Paris le souvenir

Elle chante : « Je suis désespérément sale.
D’avoir traîné dans les rues crasses.
Je suis la serpillière du fond d’un garage gris humide des percussions d’une ville qui court. Chut !
Pluie, tapote au trottoir.
C’est un peuple d’égouts entier qui se gargarise à Paris, et moi j’absorbe ça. Le bruit. La pluie. Le gris.
La béance de ce qu’on m’a Pris. »
Elle danse un peu aussi. Elle est sur le point de s’envoler.

* * *

Avant d’être une ville, Paris est une angoisse. Ou, qui braille doux : un souvenir d’enfance.

Paris le souvenir peut rejaillir d’une photo.
A partir de celle-ci, je sais tout reconstituer.
Elle montre un rang d’enfants sur un pavé rosâtre, sous un ciel crayeux, et l’une des petites va vêtue d’un long ciré jaune. On ne voit qu’elle. Donner la main à cette femme, cheveux bouclés et style vieillot, mais terne, surtout. On se demande si : mère et fille ?

Après, le coup au corps. Tout se traverse. Je suis dans la photo, adulte dans l’image d’enfance, à ne pas aimer mon ciré alors que je l’ai tant aimé.
Petite pluie.
La tour Eiffel.
Odeur du monde : comme s’il était sauvage mais proche, non, intérieur, cloué à l’âme sous les coutures du coeur. Tout est percé en moi pour m’y river ce Tout qui rouille, cette eau qui pleut. Et je ne sais plus s’il faut fuir, s’il faut pleurer ou respirer à grandes bouffées.
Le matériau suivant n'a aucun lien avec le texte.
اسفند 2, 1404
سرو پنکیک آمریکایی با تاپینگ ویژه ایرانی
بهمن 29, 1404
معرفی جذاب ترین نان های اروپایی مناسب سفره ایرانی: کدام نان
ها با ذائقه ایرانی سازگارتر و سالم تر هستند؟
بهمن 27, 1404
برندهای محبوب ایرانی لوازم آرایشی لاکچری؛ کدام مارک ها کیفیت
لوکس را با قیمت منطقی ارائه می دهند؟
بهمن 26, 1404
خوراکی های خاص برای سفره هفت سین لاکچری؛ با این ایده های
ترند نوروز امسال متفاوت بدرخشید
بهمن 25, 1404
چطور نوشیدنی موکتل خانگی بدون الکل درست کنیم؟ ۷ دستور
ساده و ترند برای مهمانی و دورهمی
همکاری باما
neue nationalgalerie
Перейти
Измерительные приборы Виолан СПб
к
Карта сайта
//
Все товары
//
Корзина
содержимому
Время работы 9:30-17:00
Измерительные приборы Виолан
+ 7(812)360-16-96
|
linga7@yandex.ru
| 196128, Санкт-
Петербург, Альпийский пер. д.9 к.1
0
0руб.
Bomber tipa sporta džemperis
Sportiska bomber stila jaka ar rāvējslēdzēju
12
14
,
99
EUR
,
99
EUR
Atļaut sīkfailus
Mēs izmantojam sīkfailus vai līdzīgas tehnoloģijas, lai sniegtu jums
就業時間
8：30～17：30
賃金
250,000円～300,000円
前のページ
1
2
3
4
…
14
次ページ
Les enfants qui ressentent cela réclament sans cesse leur mère.
Il arrive pourtant qu’elle se fâche, lâche la main, et c’est alors toute une guerre de la ramener.

Paris scolaire,
la Prise de la Maman, mois gris de 199 ?

Evidemment, chacun ignore. Que c’est cela. Paris. Pour moi. Cela son fondement, ses contours, son essence : un bruit la foule et photo grise.

Maintenant, des gens que je ne connais pas rentrent de voyage, tout titubants de capitale. Leurs récits se déversent en un torrent confus mais toujours gris, même s’ils racontent un arc-en-ciel. Un hostile petit tonnerre d’eau qui ne sait pas où déboucher. Paris La Facétieuse ravage leurs langues de millions de poussières qui tremblent. Seulement les voyageurs ne sentent pas le goût poisseux qui se trame dans leur bouche. Ils parlent, persuadés de m’évoquer des merveilles. C’est un raffut d’inexprimable. Et redoutable, redoutable parce qu’on croirait qu’ils ont bu le ciel gris, l’air tassé de la ville et qu’ils voudraient tout me cracher.
Ils n’y parviennent pas tout à fait. Pour bonne part, le Paris faussaire, plus pétrifié qu’un songe, reste dans leur cale d’estomac.

Quelquefois, autre chose, de vif, décolore un pigment de leur iris ; d’un bref éclair, la fissure d’un nerf égaré scintille. Pour la voir, il faut s’aplatir, y guetter ; l’attendre attentivement, le coeur tendu comme on espère la naissance d’une couleur neuve. Savoir penser que c’est bien d’une ville qu’il s’agit. Lui adresser alors, très fort, un amour d’anticipation par-delà toutes les répugnances que l’on a hérissées soi-même contre Paris.
Se résoudre enfin à sourire pour des images impossibles. La voir : découvrir leur Paris secrète. Et oublier les vieilles comptines et les enfants noyés dans les flaques près des tours Eiffel.